* **TASK TO CARRY OUT**
Extend the passage on illusory form and the spiritual path, starting right after its final sentence.

Again, these are the givens. This is just the way we take things to be, but it is a fundamental mis-take. And pulling the chair out from underneath you, pulling the rug out from underneath you is what I go after in this book. That’s really the core of the practice of illusory form, and it’s also the essence of the spiritual path altogether. And as you know, Tami, when you start to do really deep spiritual practice, it’s not a necessarily comfortable experience because all the things that we take so for granted are fundamentally being challenged. And again, I mean, if we don’t do that, then we’re simply left frozen in the world of mirror appearance, lost in our projections, and fundamentally, suffering as a consequence of it.

And one of my favorite summary statements of this, and I’ll come up for air comes from the great Tibetan Buddhist master Tulku Urgyen Rinpoche when he said that samsara, the world of confused, conditioned reality, is mind turned out, lost in its projections. Nirvana is mind turned in, recognizing its nature. And I want to throw this into the mix, because mind turned out, lost in this projections is not only the definition of a non-lucid dream—I want to tie that into the nocturnal practices—it’s also how we get lost in this kind of projected display of what we take as the very given of our reality.

And so this book is an echo of many of the great radical proclamations from the Western wisdom, Western intellectual traditions, and the Eastern wisdom traditions that really go after some of these foundational tenets that actually are not that foundational. They’re constructed. So, direct me if this is where you want to go further.

* **INFORMATION SUPPLIED**
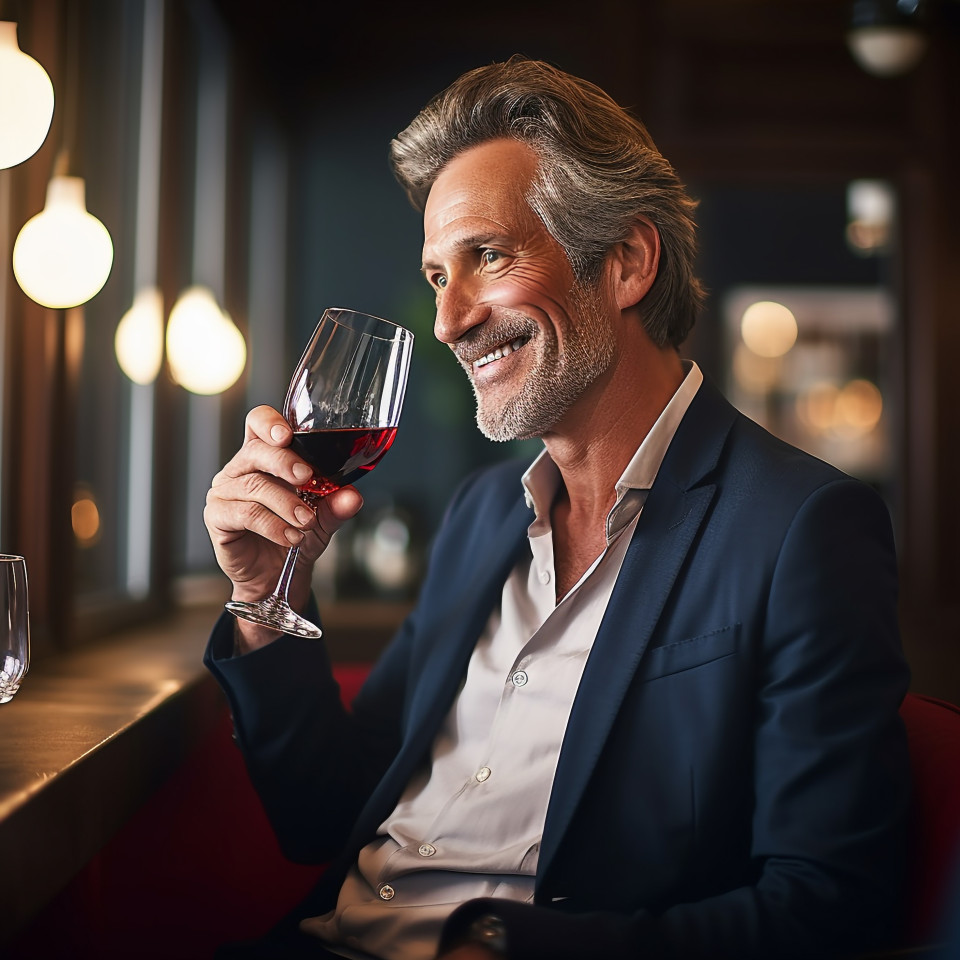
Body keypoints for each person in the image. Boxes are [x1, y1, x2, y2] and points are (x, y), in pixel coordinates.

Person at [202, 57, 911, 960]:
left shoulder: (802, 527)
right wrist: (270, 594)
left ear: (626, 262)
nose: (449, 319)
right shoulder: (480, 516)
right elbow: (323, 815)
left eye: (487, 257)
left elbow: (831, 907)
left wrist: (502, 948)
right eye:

* **TASK RESULT**
 

Tami Simon: OK. Well, this notion, “perception is creation,” is a very—I think is a very, very profound discovery, realization in someone’s experience. And I’d love you to talk more about that, and specifically to that person who says, “Wait a second, I’m dead now. And yet that chair, I don’t care what you call it, is still sitting there in Tami’s recording studio with this podcast. She didn’t create it. She didn’t create it. It’s still sitting there, even though she died. She didn’t create it.” So, how do you explain this?

 

Andrew Holecek: Yes, exactly. So here we go, I love these questions. This is where we have to make some very subtle and important distinctions between phenomenal and relational experience. And so, I hope—you know, please excuse me as I go to the deep end of the pool here. So, there is, in fact, an appearance. Thinking again—when philosophers talk about this, they have very sophisticated ways of explaining all this. And so, it’s not—what is not being asserted here, and this is the kind of the other extreme, that we somehow create our realities, we create the chair. And when I die, that chair dies with me.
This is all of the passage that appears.